Full Results for Precision Reuse
The full result tables are available here:
- Raw results for explicit analysis (safe programs)
- Raw results for predicate analysis (safe programs)
- Raw results for explicit analysis (unsafe programs)
- Raw results for predicate analysis (unsafe programs)
The first columns show the results of the initial run (without reuse), the remaining columns show the results of the run that reuses precisions. You can click on the cells in the status columns in these tables to see the CPAchecker log file. Clicking on the column headings (e.g., “cputime”) will produce a graph (this requires JavaScript to be enabled).

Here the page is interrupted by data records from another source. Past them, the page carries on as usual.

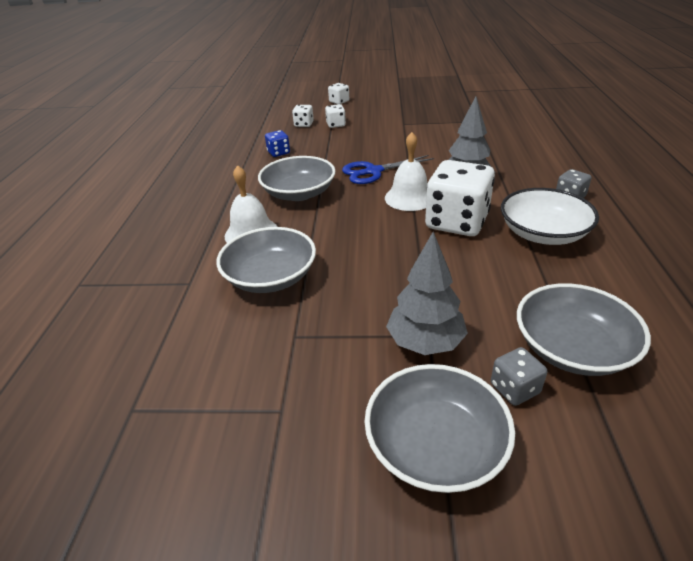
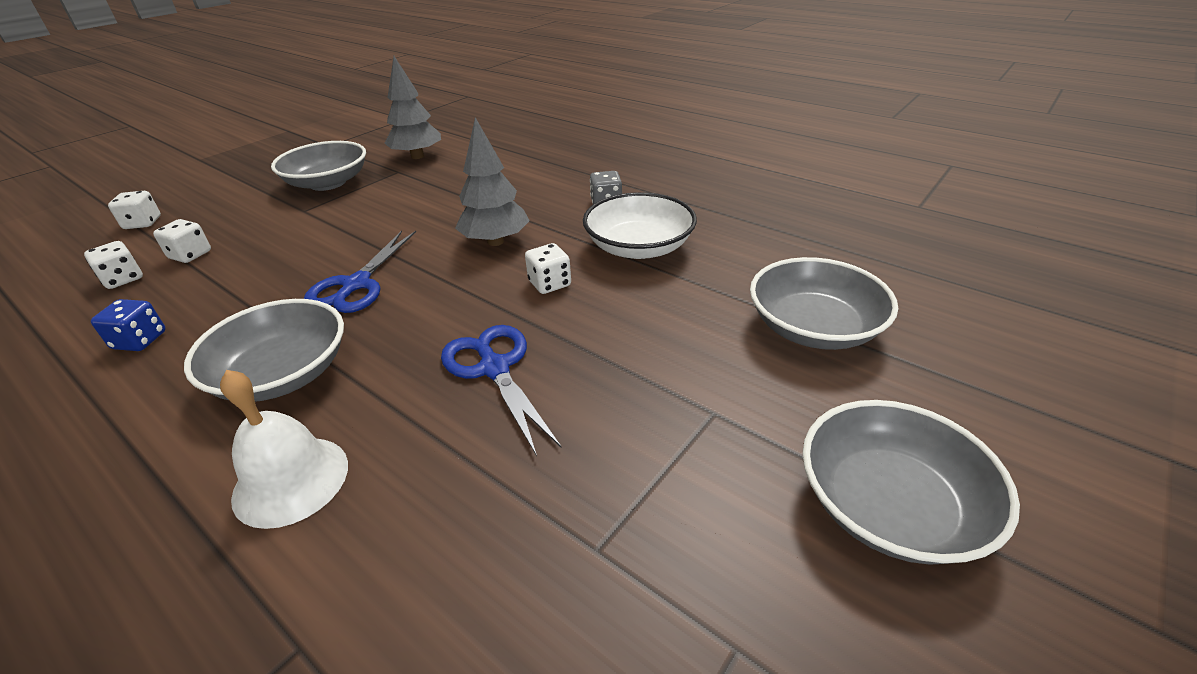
camera: 55 degrees left, 0 degrees up
(270, 277) = (433, 511): grey bowl -> grey bowl (328, 183)
(369, 243) = (494, 368): none -> blue scissors
(409, 197) = (455, 288): white bell -> none
(425, 342) = (723, 421): grey tree -> grey tree (417, 156)
(456, 222) = (549, 284): white dice -> white dice, size x0.47
(514, 388) = (842, 395): grey dice -> none

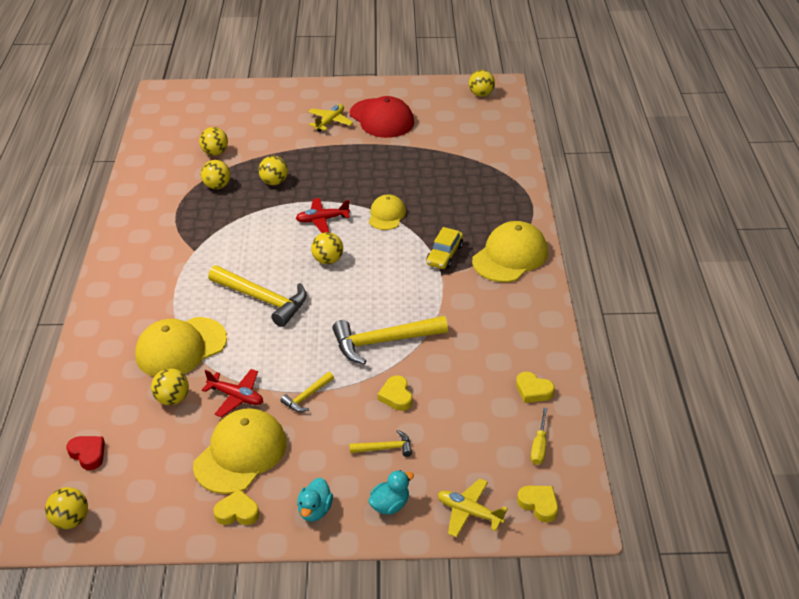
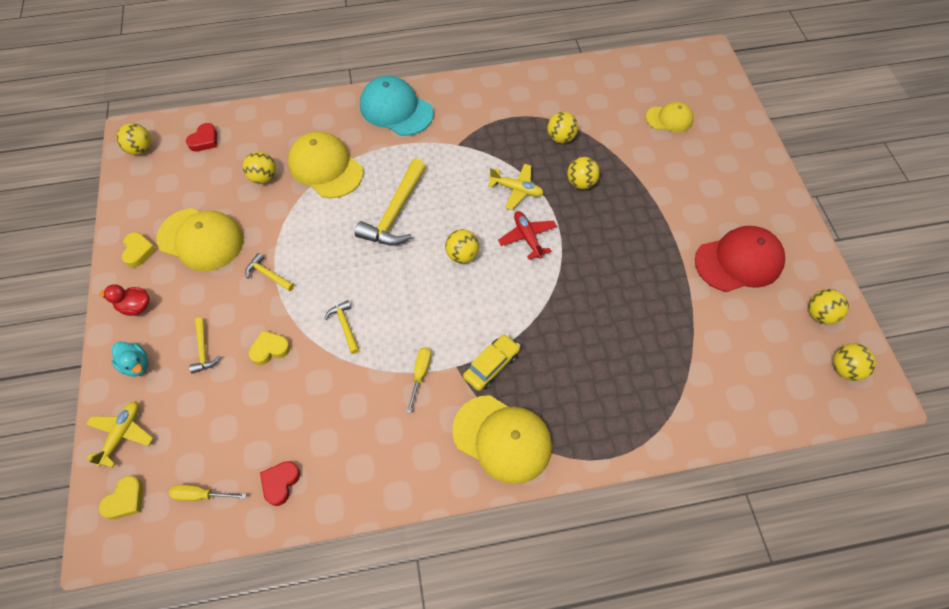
camera: 80 degrees right, 20 degrees up
(124, 289) = (396, 109): none -> turquoise cap
(215, 153) = (616, 123): yellow ball -> yellow ball (819, 314)
(236, 397) = (267, 221): red plane -> none
(315, 510) = (136, 306): turquoise duck -> red duck
(330, 122) = (711, 210): yellow plane -> yellow plane (516, 189)
(381, 118) = (739, 261): red cap -> red cap turned 150 degrees counterclockwise
(383, 342) = (345, 326): yellow hammer -> yellow hammer, size x0.50
(386, 215) = (550, 296): yellow cap -> yellow cap (669, 119)
(444, 255) = (491, 365): yellow car -> yellow car turned 120 degrees clockwise
(444, 297) = (420, 374): none -> yellow screwdriver
(533, 390) = (280, 483): yellow heart -> red heart

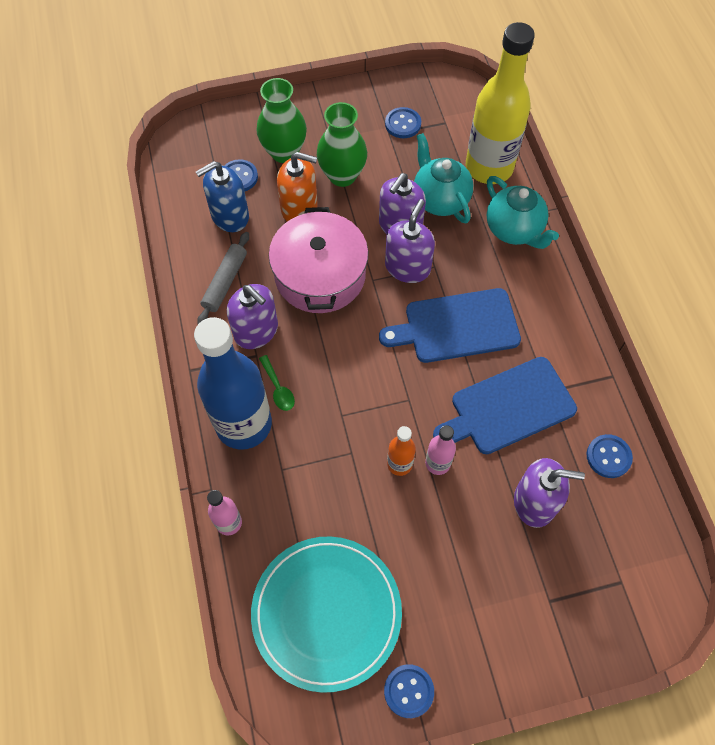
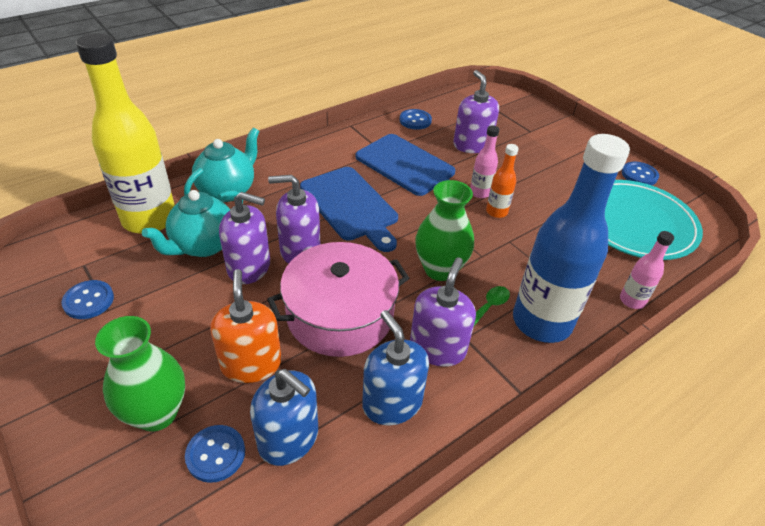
camera: 115 degrees left, 20 degrees down
(225, 282) = (392, 403): grey rolling pin -> blue soap dispenser
(342, 175) = (187, 336): green vase -> green vase (440, 269)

The corresponding CSV files can be found in the our-results directory of the supplementary archive.
Full Results for Re-verification of Counterexamples
The full result tables are available here:
The first columns show the results of the initial run, the remaining columns show the results of the re-verification runs. You can click on the cells in the status columns in these tables to see the CPAchecker log file. Clicking on the column headings (e.g., “cputime”) will produce a graph (this requires JavaScript to be enabled).
The corresponding CSV files can be found in the our-results directory of the supplementary archive.
Reproducing the Results
In order to reproduce the results, download the supplementary archive and follow these steps. Linux is required to run the experiments because the SMT solver used by CPAchecker (MathSAT5) is only available for Linux.
CPAchecker requires that the amount of memory used for the Java heap is set according to the memory of your machine. If this parameter is higher than the available memory, the JVM will not start. For the results in the paper, a value of “14000m” was used; the whole process (including the RAM that was used by the SMT solver) was limited to 15 GB of RAM.
The benchmark script uses the “control groups” feature of the Linux kernel for reliable time and memory measurements. On most system, this feature needs to be enabled first, and the current user needs to be given permission to use it. This can be achieved with the following two commands:
sudo mount -t cgroup none /sys/fs/cgroup sudo chmod o+wt /sys/fs/cgroup
How to run CPAchecker on a set of programs
CPAchecker can be executed with different configurations on a set of programs by using the benchmarking script (scripts/benchmark.py). You can find the input file (*.xml) for the benchmarking script in the root folder of the supplementary archive.
- The Java heap size limit is defined in the benchmark definition XML files.
If you have less than 16GB of RAM (or if not enough memory is free on your machine), you need to adjust this number by changing the following line in the file:
<option name="-heap">14000m</option>
- Run the benchmark script scripts/benchmark.py with the benchmark definition file. Example:
scripts/benchmark.py reusingverificationresults-errorpaths.xml
- The results (log files and data) will be placed in the directory test/results/.